When you drive northwards from Andalucia and Murcia comes into view, spreading across the plain towards the pine tree clad slopes of the Cresta del Gallo, it is obvious from its size alone that this is a city with much to offer.
The sharply pointed and aptly named hill of Monteagudo is visible in the distance towards Orihuela, and the old buildings of the city can be seen from the main road and invite you to take the road into the centre.
The river Segura divides the city and although in summer it is often just a trickle, the big trees beside it offer shade and entice you to walk along its banks, which are near to the old quarter.
Here, the narrow streets which are full of a variety of shops as well as restaurants and bars, lead you to the plaza del Cardinal Belluga, where you will find the Cathedral.
The city hall and the Palacio Episcopal, the residency of the Bishop of Murcia are in the same square as the cathedral, and nearby there are a variety of museums.
The Museum Ramon Gaya was inaugurated in 1990 and named after the artist. Ramon Gaya was born in Murcia in 1908 and was influenced by great artists such as Vazquez and Rembrandt.
There is an archaeological museum and also one that shows the history and workings of the irrigation systems that have always been vital to life in the area and were introduced by the Moors.
The influence of the Moors can also be seen at the castle of Monteagudo and the Almudi Palace which are well worth seeing, as are the Market de Veronicas and the Malecon Garden. Although it is very interesting to visit these places, the sophisticated irrigation system probably had a more lasting impact than even the beliefs and the art of the Moors.
It helped the farmers in the fields around the city and all round the region to cultivate their crops, and today the agricultural produce of this area is famous throughout Europe.
The gastronomy of the region of Murcia is well known for its diversity. From the rich stews, rice dishes and oven roasts of the inland towns, to the fish and seafood delicacies of the coast, they can all be sampled here in the city.
The province of Murcia is producing better wines every year and becoming a strong competitor in the world of viniculture. This natural combination makes Murcia famous in the world of gastronomy and “El Rincon de Pepe” restaurant is renowned far and wide.

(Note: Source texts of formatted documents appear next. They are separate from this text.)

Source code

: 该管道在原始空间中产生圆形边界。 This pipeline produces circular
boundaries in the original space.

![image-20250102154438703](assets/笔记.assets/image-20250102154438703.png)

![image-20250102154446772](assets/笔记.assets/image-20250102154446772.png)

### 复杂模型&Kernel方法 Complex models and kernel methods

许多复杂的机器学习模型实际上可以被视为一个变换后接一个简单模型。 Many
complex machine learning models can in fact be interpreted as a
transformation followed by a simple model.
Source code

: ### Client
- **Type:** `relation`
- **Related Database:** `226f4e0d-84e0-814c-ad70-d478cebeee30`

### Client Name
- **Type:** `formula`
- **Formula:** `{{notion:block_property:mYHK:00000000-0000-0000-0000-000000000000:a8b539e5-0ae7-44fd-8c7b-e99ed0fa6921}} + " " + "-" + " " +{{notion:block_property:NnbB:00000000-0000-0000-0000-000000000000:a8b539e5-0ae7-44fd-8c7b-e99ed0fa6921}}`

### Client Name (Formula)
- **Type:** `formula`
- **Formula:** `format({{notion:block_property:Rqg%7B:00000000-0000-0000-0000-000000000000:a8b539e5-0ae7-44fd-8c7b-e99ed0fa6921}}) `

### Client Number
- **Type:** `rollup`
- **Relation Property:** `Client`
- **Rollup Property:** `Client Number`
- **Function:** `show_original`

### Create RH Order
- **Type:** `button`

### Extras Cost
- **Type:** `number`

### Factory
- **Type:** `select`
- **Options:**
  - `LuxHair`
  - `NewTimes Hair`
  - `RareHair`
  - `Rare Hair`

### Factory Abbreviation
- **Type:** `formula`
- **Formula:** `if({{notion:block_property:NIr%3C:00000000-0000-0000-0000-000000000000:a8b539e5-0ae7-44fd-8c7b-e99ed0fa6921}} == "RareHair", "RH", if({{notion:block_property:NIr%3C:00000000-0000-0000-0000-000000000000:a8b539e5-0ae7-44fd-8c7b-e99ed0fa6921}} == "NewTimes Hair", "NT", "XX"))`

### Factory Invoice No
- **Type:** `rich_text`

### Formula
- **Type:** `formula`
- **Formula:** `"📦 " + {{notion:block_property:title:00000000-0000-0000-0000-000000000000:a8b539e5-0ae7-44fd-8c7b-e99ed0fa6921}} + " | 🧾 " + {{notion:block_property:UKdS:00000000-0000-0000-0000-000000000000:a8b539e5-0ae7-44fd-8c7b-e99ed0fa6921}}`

Murcia has a University and partly due to the students´ presence the city is a lively one. The narrow streets of the old quarter are often busy, but on a weekend evening the hum of voices can be heard from streets away and when you cross the main road and enter the old quarter you will find a delightful mix of students and the elegantly dressed citizens who have all come out to have a wander and sample the delicious tapas.
The wide, often tree lined streets, offer another attraction. Large, well stocked shops. People come from as far as Andalucia to shop here.
Murcia is more sophisticated than many towns within a wide radius and amongst its many visitors from all over the world, ex-pats come here to spend a day or sometimes two, shopping, sightseeing and enjoying the hospitality of this friendly city that offers a wonderful cross section of attractions together with the comfort and facilities of the modern world.